Dalla proposta di Alfano alla chiusura di Renzi, la possibilità di un rinvio del referendum si è giocata nel giro di poche ore.
Aperta e chiusa quasi subito la possibilità di un accordo di tutto il parlamento su un rinvio della consultazione legato al terremoto, ora resta solo da attendere la decisione del Tribunale di Milano che se dovesse accogliere il ricorso di Onida, rinvierebbe la decisione alla Corte Costituzionale, e i tempi non sarebbero così stretti da poter arrivare al 4 dicembre, aprendo all’ipotesi di un rinvio, ma di altro tipo, e non legato al terremoto.

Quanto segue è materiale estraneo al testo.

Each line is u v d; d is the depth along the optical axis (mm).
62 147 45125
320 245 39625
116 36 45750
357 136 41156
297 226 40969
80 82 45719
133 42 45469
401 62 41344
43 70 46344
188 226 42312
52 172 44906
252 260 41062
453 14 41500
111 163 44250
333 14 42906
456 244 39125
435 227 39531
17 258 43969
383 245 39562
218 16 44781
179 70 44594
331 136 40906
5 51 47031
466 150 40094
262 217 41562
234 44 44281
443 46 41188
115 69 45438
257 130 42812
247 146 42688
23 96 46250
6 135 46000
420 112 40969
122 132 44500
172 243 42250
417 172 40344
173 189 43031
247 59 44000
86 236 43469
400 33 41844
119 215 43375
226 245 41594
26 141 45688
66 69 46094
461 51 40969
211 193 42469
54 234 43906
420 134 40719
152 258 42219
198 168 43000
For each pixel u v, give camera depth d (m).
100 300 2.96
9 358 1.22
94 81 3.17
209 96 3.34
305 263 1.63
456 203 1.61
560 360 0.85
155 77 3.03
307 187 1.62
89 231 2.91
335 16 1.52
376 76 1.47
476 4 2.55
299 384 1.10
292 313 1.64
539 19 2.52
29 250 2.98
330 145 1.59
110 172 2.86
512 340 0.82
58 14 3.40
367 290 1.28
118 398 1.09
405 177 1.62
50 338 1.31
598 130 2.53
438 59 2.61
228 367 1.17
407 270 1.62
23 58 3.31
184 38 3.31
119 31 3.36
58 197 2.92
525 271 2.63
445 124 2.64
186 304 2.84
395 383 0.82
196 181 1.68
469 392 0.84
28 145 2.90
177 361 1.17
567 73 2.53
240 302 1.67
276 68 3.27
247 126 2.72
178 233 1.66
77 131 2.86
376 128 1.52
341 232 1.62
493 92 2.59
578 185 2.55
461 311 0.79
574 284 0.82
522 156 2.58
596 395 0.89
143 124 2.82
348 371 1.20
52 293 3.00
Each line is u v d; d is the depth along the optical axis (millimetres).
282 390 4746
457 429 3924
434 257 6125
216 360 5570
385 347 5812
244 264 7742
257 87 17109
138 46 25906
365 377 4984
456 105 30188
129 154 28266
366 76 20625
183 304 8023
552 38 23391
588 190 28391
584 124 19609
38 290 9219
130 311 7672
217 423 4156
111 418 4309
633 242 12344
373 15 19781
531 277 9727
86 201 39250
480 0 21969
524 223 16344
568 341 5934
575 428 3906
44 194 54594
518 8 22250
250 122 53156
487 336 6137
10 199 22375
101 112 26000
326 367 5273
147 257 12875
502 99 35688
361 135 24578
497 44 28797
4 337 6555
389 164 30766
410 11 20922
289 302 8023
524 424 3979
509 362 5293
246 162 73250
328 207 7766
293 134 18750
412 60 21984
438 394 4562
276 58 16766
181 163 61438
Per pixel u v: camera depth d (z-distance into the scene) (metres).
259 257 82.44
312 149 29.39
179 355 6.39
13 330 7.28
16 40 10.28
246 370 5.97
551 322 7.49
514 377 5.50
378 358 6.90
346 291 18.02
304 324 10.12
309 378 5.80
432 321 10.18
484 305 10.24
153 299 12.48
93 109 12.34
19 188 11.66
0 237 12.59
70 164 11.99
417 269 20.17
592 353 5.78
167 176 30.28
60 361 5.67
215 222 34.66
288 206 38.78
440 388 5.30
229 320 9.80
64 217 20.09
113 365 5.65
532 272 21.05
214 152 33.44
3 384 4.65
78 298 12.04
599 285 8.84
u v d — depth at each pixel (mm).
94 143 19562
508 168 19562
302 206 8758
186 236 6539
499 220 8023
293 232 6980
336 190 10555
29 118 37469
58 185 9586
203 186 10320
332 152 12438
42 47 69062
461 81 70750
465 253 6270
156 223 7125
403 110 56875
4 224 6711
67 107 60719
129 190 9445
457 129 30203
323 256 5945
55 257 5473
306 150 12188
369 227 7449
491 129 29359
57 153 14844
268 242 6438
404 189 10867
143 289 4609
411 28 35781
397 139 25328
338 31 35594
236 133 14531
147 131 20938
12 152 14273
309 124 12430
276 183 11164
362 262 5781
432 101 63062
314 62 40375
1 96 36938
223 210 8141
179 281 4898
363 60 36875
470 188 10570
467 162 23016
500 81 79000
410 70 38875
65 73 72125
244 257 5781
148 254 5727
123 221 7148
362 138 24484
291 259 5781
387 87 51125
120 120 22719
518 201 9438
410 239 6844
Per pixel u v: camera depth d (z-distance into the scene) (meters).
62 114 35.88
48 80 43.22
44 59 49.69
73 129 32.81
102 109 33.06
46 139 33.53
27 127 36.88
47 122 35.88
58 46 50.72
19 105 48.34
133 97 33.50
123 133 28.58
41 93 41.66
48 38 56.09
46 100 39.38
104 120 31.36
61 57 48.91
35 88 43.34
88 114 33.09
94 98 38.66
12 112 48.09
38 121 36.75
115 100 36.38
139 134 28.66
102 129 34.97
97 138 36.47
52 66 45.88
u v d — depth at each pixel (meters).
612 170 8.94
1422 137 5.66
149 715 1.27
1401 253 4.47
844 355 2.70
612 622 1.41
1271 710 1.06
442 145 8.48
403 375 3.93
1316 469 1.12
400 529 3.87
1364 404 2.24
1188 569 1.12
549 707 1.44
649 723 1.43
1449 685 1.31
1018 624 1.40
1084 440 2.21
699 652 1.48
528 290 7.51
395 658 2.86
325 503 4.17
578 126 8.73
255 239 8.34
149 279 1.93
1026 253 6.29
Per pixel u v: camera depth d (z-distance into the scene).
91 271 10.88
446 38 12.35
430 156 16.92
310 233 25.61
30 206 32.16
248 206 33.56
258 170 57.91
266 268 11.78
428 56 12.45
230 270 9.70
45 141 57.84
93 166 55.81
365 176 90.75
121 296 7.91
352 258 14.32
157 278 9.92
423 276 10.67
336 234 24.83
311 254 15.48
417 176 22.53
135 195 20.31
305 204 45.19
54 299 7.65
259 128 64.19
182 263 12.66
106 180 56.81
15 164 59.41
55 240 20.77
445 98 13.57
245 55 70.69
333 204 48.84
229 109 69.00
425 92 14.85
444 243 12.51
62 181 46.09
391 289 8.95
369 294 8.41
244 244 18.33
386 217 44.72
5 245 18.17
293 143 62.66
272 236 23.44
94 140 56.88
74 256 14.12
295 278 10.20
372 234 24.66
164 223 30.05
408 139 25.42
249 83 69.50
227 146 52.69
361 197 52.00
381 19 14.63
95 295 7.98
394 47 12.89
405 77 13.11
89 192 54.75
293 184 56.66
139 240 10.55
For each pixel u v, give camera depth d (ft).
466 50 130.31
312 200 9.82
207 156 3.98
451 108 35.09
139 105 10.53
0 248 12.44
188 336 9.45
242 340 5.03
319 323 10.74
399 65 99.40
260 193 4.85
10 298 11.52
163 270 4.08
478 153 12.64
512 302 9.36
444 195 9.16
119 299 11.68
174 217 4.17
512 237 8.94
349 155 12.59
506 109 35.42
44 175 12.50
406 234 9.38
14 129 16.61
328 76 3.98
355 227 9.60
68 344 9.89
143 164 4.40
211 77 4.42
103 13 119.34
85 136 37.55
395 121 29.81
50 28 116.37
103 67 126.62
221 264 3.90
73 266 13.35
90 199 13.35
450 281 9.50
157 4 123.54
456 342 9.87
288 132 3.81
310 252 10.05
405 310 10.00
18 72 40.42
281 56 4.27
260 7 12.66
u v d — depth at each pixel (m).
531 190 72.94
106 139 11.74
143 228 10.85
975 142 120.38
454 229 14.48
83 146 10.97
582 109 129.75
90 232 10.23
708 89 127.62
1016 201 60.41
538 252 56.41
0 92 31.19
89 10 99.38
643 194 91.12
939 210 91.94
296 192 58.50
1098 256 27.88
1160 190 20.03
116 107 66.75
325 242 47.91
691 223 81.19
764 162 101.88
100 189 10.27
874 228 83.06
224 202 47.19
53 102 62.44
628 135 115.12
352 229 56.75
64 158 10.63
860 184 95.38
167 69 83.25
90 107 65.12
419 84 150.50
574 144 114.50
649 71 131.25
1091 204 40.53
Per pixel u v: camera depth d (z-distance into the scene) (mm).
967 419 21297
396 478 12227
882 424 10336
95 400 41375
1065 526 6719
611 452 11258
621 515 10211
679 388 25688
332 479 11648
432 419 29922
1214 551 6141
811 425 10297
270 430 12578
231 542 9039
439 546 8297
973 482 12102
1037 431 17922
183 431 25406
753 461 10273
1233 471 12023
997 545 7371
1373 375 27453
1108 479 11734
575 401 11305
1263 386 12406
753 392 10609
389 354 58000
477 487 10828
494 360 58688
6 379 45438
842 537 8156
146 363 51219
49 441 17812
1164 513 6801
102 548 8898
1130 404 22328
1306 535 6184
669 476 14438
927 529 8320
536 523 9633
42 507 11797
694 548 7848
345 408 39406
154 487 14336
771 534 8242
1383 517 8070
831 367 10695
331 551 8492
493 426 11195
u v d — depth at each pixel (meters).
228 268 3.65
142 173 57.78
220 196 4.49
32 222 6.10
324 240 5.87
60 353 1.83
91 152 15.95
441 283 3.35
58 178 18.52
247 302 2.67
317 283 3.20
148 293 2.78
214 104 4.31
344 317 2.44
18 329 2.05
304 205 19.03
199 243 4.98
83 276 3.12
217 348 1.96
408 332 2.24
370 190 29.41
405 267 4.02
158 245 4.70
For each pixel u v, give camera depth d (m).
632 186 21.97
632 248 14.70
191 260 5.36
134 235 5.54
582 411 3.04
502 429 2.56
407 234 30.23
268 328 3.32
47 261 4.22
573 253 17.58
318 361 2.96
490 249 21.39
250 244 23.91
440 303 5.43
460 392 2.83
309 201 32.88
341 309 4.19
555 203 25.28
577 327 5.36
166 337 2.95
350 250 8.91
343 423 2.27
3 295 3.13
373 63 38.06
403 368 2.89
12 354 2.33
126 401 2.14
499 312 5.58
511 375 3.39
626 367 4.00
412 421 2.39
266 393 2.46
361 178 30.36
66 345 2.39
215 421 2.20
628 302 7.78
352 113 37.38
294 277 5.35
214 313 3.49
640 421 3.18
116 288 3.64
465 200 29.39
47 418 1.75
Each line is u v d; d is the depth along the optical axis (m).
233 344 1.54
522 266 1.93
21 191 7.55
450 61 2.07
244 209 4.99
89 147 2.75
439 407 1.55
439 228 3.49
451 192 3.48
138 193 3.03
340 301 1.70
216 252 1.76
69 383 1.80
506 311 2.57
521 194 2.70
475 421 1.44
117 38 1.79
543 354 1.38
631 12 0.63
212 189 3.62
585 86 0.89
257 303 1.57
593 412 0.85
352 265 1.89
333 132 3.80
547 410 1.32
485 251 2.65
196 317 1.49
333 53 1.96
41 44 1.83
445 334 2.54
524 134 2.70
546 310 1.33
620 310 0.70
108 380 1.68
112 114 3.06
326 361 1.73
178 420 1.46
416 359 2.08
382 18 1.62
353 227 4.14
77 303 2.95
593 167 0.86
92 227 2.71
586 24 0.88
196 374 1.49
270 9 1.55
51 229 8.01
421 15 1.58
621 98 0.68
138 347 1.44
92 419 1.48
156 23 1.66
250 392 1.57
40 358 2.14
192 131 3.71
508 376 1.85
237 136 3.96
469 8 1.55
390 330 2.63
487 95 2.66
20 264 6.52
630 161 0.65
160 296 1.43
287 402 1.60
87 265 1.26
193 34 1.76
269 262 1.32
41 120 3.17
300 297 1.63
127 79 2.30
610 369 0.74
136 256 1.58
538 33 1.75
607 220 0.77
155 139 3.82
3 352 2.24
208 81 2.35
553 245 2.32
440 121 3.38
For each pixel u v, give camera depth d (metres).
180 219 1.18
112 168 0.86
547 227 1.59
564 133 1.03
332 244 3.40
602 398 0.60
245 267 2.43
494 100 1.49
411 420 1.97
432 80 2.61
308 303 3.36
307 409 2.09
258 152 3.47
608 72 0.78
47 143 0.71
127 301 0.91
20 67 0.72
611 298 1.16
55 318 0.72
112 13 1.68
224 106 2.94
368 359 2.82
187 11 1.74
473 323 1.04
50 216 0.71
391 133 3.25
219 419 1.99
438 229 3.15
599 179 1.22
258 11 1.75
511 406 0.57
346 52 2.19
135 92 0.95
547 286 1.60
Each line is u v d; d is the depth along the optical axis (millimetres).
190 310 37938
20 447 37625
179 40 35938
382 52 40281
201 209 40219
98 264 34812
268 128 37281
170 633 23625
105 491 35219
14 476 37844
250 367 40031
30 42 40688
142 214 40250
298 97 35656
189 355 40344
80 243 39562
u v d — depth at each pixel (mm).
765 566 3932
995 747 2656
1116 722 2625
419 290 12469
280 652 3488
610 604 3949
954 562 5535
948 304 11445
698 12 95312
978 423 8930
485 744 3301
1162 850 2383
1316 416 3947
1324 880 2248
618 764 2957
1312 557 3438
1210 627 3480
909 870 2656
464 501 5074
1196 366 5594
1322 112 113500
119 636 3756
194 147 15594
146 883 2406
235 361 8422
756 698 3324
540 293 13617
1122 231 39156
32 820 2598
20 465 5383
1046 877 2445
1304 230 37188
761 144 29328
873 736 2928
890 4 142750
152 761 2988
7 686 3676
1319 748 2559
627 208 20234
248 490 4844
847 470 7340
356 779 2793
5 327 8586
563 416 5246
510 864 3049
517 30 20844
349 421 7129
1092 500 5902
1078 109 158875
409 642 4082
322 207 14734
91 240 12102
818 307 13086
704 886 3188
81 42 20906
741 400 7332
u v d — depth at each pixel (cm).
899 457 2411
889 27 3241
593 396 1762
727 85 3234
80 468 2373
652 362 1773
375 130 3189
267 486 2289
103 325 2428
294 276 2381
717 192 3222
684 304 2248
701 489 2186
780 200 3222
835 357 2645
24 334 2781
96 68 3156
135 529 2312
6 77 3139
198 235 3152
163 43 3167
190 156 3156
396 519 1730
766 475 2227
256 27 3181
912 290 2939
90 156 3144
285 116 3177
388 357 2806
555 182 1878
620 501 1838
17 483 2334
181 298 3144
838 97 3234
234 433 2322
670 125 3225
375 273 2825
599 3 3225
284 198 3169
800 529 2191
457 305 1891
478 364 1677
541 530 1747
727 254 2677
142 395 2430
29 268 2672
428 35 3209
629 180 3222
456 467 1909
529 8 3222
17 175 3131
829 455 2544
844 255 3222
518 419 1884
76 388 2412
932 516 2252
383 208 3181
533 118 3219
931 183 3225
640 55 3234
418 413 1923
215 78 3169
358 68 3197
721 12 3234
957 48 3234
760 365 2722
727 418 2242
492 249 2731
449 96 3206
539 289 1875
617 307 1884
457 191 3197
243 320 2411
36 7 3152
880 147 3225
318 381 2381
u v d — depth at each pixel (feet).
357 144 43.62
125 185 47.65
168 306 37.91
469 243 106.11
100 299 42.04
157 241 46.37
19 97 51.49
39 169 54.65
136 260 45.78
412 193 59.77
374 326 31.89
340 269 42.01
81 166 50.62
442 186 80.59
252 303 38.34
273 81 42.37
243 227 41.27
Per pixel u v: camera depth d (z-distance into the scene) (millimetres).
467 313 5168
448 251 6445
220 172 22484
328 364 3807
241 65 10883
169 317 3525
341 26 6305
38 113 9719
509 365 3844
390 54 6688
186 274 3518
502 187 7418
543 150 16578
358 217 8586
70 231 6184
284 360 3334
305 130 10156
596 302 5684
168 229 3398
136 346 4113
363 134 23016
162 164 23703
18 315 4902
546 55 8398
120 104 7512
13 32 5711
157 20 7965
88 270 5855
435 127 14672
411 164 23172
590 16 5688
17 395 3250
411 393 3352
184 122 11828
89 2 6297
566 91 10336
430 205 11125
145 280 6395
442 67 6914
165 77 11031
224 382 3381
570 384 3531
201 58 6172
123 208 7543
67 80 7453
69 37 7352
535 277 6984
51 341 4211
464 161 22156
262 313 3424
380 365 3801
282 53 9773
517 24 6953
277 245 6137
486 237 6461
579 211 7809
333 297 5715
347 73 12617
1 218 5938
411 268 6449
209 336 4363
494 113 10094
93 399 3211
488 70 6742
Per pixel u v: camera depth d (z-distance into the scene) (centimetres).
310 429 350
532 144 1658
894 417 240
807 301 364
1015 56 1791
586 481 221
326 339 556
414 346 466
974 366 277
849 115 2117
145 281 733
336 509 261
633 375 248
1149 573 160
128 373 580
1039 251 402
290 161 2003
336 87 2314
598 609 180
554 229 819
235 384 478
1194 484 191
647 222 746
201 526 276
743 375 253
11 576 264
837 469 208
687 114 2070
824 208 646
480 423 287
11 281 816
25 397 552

Il referendum sembra far paura al comitato del Sì, perché le opposizioni, che invece stanno facendo campagna per il No, non hanno avuto il minimo dubbio: rinviare il referendum è irresponsabile e sarebbe strumentale. Eppure in questi giorni l’ipotesi è circolata, prima da Pierluigi Castagnetti, che per vicinanza politica, qualcuno ha ricondotto addirittura al capo dello Stato, poi resa quasi reale dalle parole del ministro Angelino Alfano di mercoledì mattina, secondo il quale qualora ci fosse stata la disponibilità dell’opposizione l’ipotesi sarebbe stata presa, dice, in altissima considerazione. Quasi una speranza e un invito, visto che il ministro dell’Interno, si è appellato a Berlusconi e alla sua esperienza di governo durante il terremoto dell’Aquila.
Per il governo una posizione unanime del parlamento, sarebbe stato uno schermo dietro il quale nascondere la paura di non farcela ad affrontare la doppia scommessa, l’emergenza post terremoto, con il rischio di sforare il deficit, e una possibile sconfitta al referendum. Ma pochi minuti dopo, Brunetta chiude la porta, e ancora più rumorosamente la chiude il Movimento cinque stelle. Beppe Grillo che martedì appariva disponibile ad assumersi la responsabilità di un’emergenza, oggi fa capire chiaramente che il referendum è un’altra cosa. Renzi poche ore dopo l’uscita di Alfano aveva smentito, poi in un’intervista ha chiuso il caso e anzi ha infittito l’agenda della campagna per il Sì.